● ACTIVITY: Exactly reproduce each of the entries shown below.

● SUPPLIED RECORDS:
★ ★ ★
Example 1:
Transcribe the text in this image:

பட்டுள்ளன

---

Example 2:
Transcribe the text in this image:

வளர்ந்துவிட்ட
★ ★ ★
● WRITTEN RESPONSE:
Example 1:
Transcribe the text in this image:

பட்டுள்ளன

---

Example 2:
Transcribe the text in this image:

வளர்ந்துவிட்ட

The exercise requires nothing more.